Questions to answer:
[A] According to the Don Salls biography, which positions did Salls play at Alabama?
[B] Decide whether each statement agrees with the Don Salls biography, answering yes or no and quoting the words of the biography that decide it: (i) Salls was born in Trenton, New Jersey. (ii) Jacksonville State won its bowl game in 1950. (iii) Salls received a Purple Heart.
[C] Print everything in the Don Salls biography from "Accomplishments and honors" down to "age of 101.".

Text:
Don Salls

Biographical details
- Born: June 24, 1919 Trenton, New Jersey, U.S.
- Died: January 2, 2021 (aged 101)

Playing career
- 1940–1942: Alabama
- Positions: Fullback, linebacker

Coaching career (HC unless noted)
- 1946–1952: Jacksonville State
- 1954–1964: Jacksonville State

Head coaching record
- Overall: 95–57–11
- Bowls: 3–1

Accomplishments and honors

Championships
- 7 AIC/ACC (1947–1948, 1957, 1959, 1962–1964)

= Don Salls =

American football player and coach (1919–2021)

Donald J. Salls (June 24, 1919 – January 2, 2021) was an American college football player and coach. He served as the head football coach at Jacksonville State University from 1946 to 1952 and from 1954 to 1964. He was a World War II veteran and a Purple Heart recipient. He died in January 2021 at the age of 101.

==Head coaching record==

| Year | Team | Overall | Conference | Standing | Bowl/playoffs |
Jacksonville State Gamecocks (Alabama Intercollegiate Conference) (1946–1952, 1954–1958)
| 1946 | Jacksonville State | 3–5–1 | 1–1–1 | 3rd |  |
| 1947 | Jacksonville State | 9–0 | 3–0 | 1st |  |
| 1948 | Jacksonville State | 8–1–1 | 4–0 | 1st | W Paper Bowl |
| 1949 | Jacksonville State | 6–3 | 3–2 | 3rd | W Paper Bowl |
| 1950 | Jacksonville State | 6–2–1 | 2–1 |  | L Paper Bowl |
| 1951 | Jacksonville State | 3–3–2 | 2–0 |  |  |
| 1952 | Jacksonville State | 3–6 | 0–3 |  |  |
| 1954 | Jacksonville State | 7–2–1 | 2–1 |  |  |
| 1955 | Jacksonville State | 10–1 | 2–1 |  | W Refrigerator Bowl |
| 1956 | Jacksonville State | 5–3 | 2–1 |  |  |
| 1957 | Jacksonville State | 4–4 | 2–0 | T–1st |  |
| 1958 | Jacksonville State | 5–4 | 2–0 |  |  |
Jacksonville State Gamecocks (Alabama Collegiate Conference) (1959–1964)

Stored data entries

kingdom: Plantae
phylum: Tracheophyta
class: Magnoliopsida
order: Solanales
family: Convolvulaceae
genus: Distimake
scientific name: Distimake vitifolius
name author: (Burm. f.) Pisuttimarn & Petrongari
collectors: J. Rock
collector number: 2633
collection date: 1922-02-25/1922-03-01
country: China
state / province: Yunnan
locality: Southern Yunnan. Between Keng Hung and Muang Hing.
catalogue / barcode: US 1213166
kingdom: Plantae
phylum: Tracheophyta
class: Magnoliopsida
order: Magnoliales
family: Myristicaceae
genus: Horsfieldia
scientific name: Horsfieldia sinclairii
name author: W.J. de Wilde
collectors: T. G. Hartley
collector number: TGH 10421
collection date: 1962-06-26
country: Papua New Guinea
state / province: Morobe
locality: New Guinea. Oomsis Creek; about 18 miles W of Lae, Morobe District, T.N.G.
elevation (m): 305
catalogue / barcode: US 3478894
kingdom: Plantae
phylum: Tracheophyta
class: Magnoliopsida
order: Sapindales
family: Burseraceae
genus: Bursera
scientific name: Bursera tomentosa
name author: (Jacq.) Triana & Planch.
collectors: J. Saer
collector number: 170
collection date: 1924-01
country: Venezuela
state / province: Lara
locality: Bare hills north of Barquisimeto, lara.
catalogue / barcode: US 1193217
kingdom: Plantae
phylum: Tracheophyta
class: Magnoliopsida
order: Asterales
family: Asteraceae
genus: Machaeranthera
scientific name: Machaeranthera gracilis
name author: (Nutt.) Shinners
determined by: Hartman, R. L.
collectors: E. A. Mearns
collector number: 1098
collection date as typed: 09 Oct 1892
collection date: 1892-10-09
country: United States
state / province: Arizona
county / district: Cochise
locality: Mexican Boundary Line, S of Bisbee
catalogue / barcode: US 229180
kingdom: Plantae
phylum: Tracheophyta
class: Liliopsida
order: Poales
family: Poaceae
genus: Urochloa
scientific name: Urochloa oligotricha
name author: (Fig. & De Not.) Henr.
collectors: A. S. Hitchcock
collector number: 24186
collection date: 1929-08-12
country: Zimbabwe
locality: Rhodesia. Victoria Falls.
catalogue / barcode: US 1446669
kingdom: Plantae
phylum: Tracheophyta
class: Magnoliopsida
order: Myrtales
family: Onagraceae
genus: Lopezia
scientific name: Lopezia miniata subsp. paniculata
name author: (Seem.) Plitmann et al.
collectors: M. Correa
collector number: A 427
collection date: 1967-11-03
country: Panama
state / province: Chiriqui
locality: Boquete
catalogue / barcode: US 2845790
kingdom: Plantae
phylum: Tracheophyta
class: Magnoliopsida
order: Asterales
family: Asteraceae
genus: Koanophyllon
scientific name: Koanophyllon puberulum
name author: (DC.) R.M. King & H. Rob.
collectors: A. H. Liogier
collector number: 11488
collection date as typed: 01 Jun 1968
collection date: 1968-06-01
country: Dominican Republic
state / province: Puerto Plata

Solutions to the problems:
[A] Fullback and linebacker.

[B]
(i) Yes: "Born: June 24, 1919 Trenton, New Jersey, U.S."
(ii) No: "L Paper Bowl"
(iii) Yes: "He was a World War II veteran and a Purple Heart recipient."

[C]
Accomplishments and honors

Championships
- 7 AIC/ACC (1947–1948, 1957, 1959, 1962–1964)

= Don Salls =

American football player and coach (1919–2021)

Donald J. Salls (June 24, 1919 – January 2, 2021) was an American college football player and coach. He served as the head football coach at Jacksonville State University from 1946 to 1952 and from 1954 to 1964. He was a World War II veteran and a Purple Heart recipient. He died in January 2021 at the age of 101.